Other graves at Père Lachaise have given cause for concern too. Devotees of Oscar Wilde smothered his exotic memorial – painstakingly carved from a 20 tonne block of Hopton Wood stone by Jacob Epstein – in so many lipstick-slavered kisses that it was feared the monument would be permanently damaged.
In 2011 a glass screen was erected to protect it. It is now only the climbers who manage to plant a crimson smacker on the Wilde tomb which depicts a sphinx-headed winged messenger. Epstein gave it a spectacular pair of testicles too but not only did these cause trouble from the French police who maintained that they were “unusual” and should be covered up but, once revealed in all their glory, they became the target of vandals who finally removed them in 1961. Legend has it that the ‘Wilde bollocks’ were then pressed into service as a paperweight by the cemetery manager. Whatever the truth they are now missing.

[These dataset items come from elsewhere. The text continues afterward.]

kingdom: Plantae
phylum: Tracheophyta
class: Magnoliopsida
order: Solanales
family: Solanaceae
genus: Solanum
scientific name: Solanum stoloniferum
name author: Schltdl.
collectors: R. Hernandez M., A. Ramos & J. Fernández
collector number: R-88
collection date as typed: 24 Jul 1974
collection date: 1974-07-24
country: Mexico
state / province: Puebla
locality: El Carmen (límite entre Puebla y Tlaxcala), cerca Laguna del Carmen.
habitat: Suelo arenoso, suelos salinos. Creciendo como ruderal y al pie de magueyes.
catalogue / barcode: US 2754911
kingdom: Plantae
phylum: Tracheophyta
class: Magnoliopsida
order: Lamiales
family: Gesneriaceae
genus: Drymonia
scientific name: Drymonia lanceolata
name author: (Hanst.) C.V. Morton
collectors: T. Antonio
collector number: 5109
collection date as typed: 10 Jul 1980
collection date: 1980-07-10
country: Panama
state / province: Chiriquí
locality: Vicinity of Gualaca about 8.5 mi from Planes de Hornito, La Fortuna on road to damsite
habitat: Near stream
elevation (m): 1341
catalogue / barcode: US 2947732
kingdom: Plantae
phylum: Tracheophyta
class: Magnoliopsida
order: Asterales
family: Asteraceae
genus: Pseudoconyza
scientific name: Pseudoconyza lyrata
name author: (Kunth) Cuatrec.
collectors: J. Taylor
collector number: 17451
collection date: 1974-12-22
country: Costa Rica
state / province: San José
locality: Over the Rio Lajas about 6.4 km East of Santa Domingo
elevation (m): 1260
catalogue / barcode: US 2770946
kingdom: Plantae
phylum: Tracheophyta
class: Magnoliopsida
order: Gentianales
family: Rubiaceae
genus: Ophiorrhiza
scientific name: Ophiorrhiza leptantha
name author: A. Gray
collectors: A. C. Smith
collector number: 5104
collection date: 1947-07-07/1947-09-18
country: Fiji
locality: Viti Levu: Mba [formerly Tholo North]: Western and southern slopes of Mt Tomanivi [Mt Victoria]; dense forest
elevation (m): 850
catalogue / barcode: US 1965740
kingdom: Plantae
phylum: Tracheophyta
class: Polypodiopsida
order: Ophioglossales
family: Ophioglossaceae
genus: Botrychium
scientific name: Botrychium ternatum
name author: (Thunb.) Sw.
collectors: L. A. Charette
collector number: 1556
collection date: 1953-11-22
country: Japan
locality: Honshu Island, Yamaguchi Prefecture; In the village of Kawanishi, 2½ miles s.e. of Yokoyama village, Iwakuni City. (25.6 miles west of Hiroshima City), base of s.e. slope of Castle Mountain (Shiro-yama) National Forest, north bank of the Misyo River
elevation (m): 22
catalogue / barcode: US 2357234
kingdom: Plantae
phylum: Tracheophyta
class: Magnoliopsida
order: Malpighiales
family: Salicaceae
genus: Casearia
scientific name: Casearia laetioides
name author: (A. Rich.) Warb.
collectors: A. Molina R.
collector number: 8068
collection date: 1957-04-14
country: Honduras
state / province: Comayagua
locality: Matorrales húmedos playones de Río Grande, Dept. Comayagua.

Vandals also managed to make off with a large stone bust of Jim Morrison sometime in the early 90s. The lead singer of The Doors died, aged 27, in mysterious circumstances in Paris in 1971. The official account of his death stated that he died of heart-failure while taking a bath at the apartment he was renting with his partner Pamela Courson. However the fact that there was no autopsy and a hastily issued death certificate allowed his body to be released for burial before too many questions could be asked led many to suspect that he actually died of a heroin overdose. Other theories maintained that he was murdered or that he faked his death in order to escape public attention. For years rumours persisted that he had changed his identity and was working as a bank clerk in Los Angeles. As if! But then who would have believed that mild-mannered reporter Yvan Salmon would end his days shot by Napoleon Bonaparte’s nephew, become a martyr for the Republic, be immortalised as a randy ladies man and ministered to almost daily by strange women?
Fact file: Père Lachaise, which covers 110 acres was originally opened in 1804. It was the city’s first garden-cemetery and though it initially contained only 13 graves, it now contains an estimated one million bodies. It is easily found adjacent to the Boulevard de Ménilmontant in the city’s 20th arrondissement. The Philippe Auguste station on Metro line 2 is closest to the main entrance, although many people prefer to head for the Gambetta station on line 3, which allows them to enter near the tomb of Oscar Wilde and then walk downhill to visit the rest of the cemetery. Don’t make the obvious mistake and get off at the Père Lachaise Metro station as it is 500 metres away and near a side entrance that has been closed to the public. You can buy a plan of the cemetery at the conservation office near the main entrance or download it in PDF form from the internet. Armed with this you can navigate your way around the famous graves and trace some of the key events and characters that have shaped French history. There are three memorials to the First World War and Père Lachaise is also the site of The Communards’ Wall – Mur des Fédérés – where 147 Communards, the last defenders of the workers’ district of Belleville, were shot on 28 May 1871 – the last day of the “Bloody Week” in which the Paris Commune was finally crushed.